My editor says all this is good good good, since it'll drive a lot of extra traffic into bookstores that week. I'm thinking that the best I can hope for is that spouses of Dan Brown fans will be wandering aimlessly though the stores, waiting for their husbands' pre-orders to be brought to the front registers, when a bright blue butterfly on the cover of a new memoir catches their eyes.

Unless they're already skimming Jacqueline Mitchard's book, which they should be, because it's wonderful.

It's going to be a very, very busy and interesting week, next week.

Stay tuned.

Sep 1, 2009

While L.A. Burns

The fires in the San Gabriel Mountains this week have been bigger than anyone I know in Los Angeles can ever remember, which is saying a lot, since one part of another of the city seems to catch fire at least once or twice a year. At night, the girls and I go out on the deck and look at the neon orange line framing the mountaintops in the distance.
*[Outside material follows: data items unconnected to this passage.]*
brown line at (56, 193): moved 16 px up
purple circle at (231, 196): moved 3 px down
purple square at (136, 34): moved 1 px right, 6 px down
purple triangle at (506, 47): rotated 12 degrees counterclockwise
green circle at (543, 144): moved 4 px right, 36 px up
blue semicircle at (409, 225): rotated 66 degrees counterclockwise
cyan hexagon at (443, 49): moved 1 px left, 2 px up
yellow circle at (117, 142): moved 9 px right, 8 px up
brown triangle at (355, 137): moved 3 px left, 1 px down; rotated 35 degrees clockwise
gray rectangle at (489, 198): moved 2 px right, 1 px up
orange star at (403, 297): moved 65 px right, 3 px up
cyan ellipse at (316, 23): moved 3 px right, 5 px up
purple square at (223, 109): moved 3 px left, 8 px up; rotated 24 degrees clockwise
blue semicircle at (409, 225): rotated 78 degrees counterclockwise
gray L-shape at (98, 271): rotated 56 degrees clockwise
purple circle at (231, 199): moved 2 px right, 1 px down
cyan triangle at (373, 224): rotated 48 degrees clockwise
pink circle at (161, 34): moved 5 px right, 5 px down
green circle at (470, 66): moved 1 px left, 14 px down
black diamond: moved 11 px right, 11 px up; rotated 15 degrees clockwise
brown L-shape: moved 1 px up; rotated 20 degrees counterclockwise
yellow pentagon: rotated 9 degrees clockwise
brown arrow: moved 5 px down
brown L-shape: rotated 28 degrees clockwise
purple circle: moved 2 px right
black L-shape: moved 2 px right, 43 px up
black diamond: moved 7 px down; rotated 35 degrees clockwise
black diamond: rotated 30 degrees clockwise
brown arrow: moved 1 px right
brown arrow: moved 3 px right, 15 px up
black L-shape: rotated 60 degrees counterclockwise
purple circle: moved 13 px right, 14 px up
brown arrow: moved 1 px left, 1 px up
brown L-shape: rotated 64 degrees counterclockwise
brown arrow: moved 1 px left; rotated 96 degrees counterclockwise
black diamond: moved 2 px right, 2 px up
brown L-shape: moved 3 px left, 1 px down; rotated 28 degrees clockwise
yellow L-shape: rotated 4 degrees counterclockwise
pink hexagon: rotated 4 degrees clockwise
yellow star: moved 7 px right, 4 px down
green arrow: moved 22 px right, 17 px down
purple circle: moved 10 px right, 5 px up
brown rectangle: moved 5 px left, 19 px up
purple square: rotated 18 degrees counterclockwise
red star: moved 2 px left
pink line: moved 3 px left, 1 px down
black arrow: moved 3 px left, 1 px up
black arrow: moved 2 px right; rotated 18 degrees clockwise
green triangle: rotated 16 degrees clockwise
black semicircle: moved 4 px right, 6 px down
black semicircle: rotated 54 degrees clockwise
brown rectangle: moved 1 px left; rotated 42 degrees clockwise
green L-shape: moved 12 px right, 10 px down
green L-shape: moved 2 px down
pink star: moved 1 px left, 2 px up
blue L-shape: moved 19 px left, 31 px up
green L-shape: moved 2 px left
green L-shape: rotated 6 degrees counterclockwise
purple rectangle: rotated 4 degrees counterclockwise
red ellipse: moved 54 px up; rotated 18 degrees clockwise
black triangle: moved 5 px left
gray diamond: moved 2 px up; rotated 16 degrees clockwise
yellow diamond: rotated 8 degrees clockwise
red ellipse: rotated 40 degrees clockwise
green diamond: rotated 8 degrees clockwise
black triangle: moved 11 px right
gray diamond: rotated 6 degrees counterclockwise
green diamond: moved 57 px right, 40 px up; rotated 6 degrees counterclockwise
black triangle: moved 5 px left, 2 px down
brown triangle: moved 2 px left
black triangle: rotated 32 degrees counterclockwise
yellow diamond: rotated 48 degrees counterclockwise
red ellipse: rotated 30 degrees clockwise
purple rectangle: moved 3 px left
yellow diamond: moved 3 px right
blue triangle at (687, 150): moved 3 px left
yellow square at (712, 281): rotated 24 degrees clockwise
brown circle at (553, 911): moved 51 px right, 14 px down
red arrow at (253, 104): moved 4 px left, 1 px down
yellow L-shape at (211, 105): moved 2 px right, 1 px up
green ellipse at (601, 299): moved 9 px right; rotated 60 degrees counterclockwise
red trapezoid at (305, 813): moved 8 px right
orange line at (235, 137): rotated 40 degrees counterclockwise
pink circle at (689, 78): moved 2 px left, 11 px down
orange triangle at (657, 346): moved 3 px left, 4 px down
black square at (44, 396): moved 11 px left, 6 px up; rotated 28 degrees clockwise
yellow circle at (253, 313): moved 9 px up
If you watch it long enough, you can see bright flareups that look so alarming from 20 miles away it's nearly impossible to imagine how apocalyptic they must be up close.

It feels strange, to put it mildly, to be gearing up for a book release--only 15 days away--and going through the manic motions of last-minute marketing and publicity while such a disaster is unfolding just across town. I remember two years ago, in October 2007, when power lines came down overnight in Malibu, sparking a fire that nearly burned Eden's elementary school, took dozens of houses in its race to the ocean, and had us evacuated for four nights. As I drove the girls and the cat and whatever we deemed irreplaceable that could fit in the car down the mountain, I was struck by how normal everything was once we reached the San Fernando Valley. It felt as if we'd been sprinting toward safety as we drove out of Topanga, only to reach Mulholland Highway and find no sign of abnormality at all. Until we turned around, and saw the enormous cloud of smoke rising from the mountains behind us.

That's just one of the surreal elements of a wildfire, how localized it can be. And so while residents of Glendale and La Canada and Acton pack up and drive away with their children and pets, not knowing if they'll have a house to return to, at least this time over in Topanga Canyon it's business as usual. Optimizing the web site. Planning the book tour. Designing promotional postcards to mail out. Writing this week's blog entry for And hoping that one more story about a family's search for safety and security will be of interest to others.